The Grorud Valley is an important case study showing the distinctive features of Norwegian suburbia and the relationship between development and nature. The Grorud Valley is the general name for Oslo’s northeastern area and comprises four parts that include housing, industrial areas, and remnants of old farms. About one-fifth of Oslo’s total population lives in this valley, 138,224 people.2 It is the largest suburban area in Norway at almost 14 square miles (36 square kilometers), a quarter of Oslo’s total area. It is nestled in a wide valley, bounded by the publicly owned forest surrounding Oslo, called the “Marka” (meaning “the field” in Norwegian). The boundary of the Oslo Marka was drawn in 1934 following the datum line 220, which marked the limit for how high one could bring water without introducing any artificial mains pressure.

The distinct suburban form of the Grorud Valley is the result of the geological forming of the land, ancient farmland ambits, and planning and housing policies and ideals. First, we review some of the forces that have physically and culturally shaped the valley. We then discuss to what degree the valley’s shaping forces are still in operation and what role they play as the valley faces radically different conditions for growth. The valley is not only an area for growth but also a specific geographical site faced with a growing global population, on the one hand, and increasing market interests, on the other hand. Its physical form, molded by geography and external forces, has a unique texture and grain, unlike any other suburban place in the country or even the world.

Geomorphology

Geological features and the shaping forces of the Ice Ages have determined the topography and land resources of Norway. In turn, these features have influenced the location of suburbs. The expanse of mountainous areas is vast, while the valleys, inlets, and fjords were carved out by ice erosion. (fig. 1.11.1) The narrow strips of inhabitable seashore emerged only after the ice started to withdraw twenty thousand years ago and the land rose subsequently. It is in these areas that cities were founded. Meanwhile, the areas available for farming have been small and scattered, except in a few wider valleys. Wider agricultural valleys are largely made up of fertile till and silt from moraines and rivers. It is in these valleys (like the Grorud Valley, shaped by the oldest landslide known in Norway eight thousand years ago) that we usually find suburban development. They occupy small areas of flat terrain and the forested foothills surrounding them, never far from expanses of mountain and larger forest areas.

image

1.11.1 The Grorud Valley as part of a larger geomorphology and valley system

In the Grorud Valley, the shaping forces are evident; some of the eighteenth- and nineteenth-century granite quarries are still operating, but more important, property lines still follow the ancient divisions of former farmland, some of it cleared between 1050 and 1350.3 (There are even traces of Stone Age clearings, dating back to 3000 BCE.) The very names of the different “farms” in the valley, which are also the names of the twelve present satellite towns, testify to the centuries-old origins of some properties in the valley.4 When urbanization started in the 1950s, some forty farms were still in operation in an area then easily characterized as countryside.

As a consequence of geomorphology, the Grorud Valley is marked by spatial fragmentation, creating a mosaic of land use: the subdivision of earlier farmland and older mining infrastructure, green areas, and lastly an urban fabric comprising satellite town models, housing in-fills, and pieces of new residential districts. Moraines, rivers, and transportation lines—all of which contribute to a surprising juxtaposition of different land use typologies within a quite limited area—also cut through it. Yet due to the valley’s relative narrowness, it allows for an extreme closeness to the surrounding preserved forests, which play an important role in Norwegian culture.

* WORK ORDER 1
List every feature that the Grorud Valley text names as cutting through the valley.
* WORK ORDER 2
Rewrite the passage of the Grorud Valley text that begins with "1.11.1 The Grorud" and ends with "characterized as countryside.", putting "stone quarries" in place of "granite quarries".

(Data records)
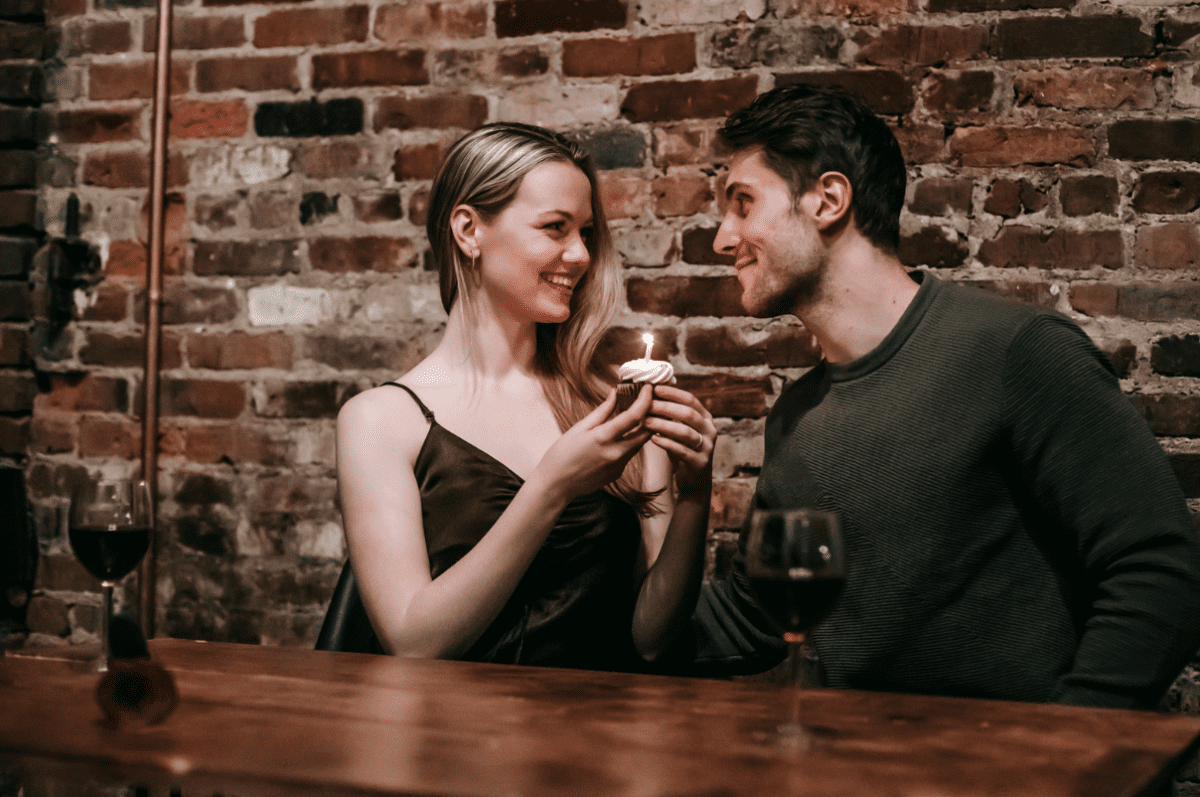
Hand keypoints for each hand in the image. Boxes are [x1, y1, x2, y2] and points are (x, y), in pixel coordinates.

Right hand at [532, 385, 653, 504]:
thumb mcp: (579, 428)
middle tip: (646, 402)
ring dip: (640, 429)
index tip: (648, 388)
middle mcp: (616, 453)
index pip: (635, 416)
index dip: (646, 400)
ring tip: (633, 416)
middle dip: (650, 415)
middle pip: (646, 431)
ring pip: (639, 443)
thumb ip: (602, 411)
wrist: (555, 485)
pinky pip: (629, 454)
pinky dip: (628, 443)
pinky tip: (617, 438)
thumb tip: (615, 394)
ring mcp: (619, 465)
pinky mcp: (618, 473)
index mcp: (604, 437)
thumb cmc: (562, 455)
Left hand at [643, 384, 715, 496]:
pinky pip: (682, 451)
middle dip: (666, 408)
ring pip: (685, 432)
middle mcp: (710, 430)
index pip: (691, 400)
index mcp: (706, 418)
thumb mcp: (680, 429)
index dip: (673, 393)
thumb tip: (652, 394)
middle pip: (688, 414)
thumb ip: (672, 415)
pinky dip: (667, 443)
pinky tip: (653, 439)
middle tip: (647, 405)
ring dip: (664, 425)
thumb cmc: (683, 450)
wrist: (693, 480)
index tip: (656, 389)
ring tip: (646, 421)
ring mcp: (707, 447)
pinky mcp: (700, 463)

---

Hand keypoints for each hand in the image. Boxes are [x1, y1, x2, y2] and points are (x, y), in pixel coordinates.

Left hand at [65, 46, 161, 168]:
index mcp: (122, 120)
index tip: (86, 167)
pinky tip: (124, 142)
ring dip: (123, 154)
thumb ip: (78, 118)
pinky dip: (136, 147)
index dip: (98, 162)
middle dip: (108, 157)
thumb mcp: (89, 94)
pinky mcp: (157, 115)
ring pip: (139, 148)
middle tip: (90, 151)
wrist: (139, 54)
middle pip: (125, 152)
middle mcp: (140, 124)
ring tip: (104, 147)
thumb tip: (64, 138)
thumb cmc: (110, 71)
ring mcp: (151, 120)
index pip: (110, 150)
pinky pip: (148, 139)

* EXERCISE ANSWER 1
Moraines, rivers, transportation lines

* EXERCISE ANSWER 2
1.11.1 The Grorud Valley as part of a larger geomorphology and valley system

In the Grorud Valley, the shaping forces are evident; some of the eighteenth- and nineteenth-century stone quarries are still operating, but more important, property lines still follow the ancient divisions of former farmland, some of it cleared between 1050 and 1350.3 (There are even traces of Stone Age clearings, dating back to 3000 BCE.) The very names of the different “farms” in the valley, which are also the names of the twelve present satellite towns, testify to the centuries-old origins of some properties in the valley.4 When urbanization started in the 1950s, some forty farms were still in operation in an area then easily characterized as countryside.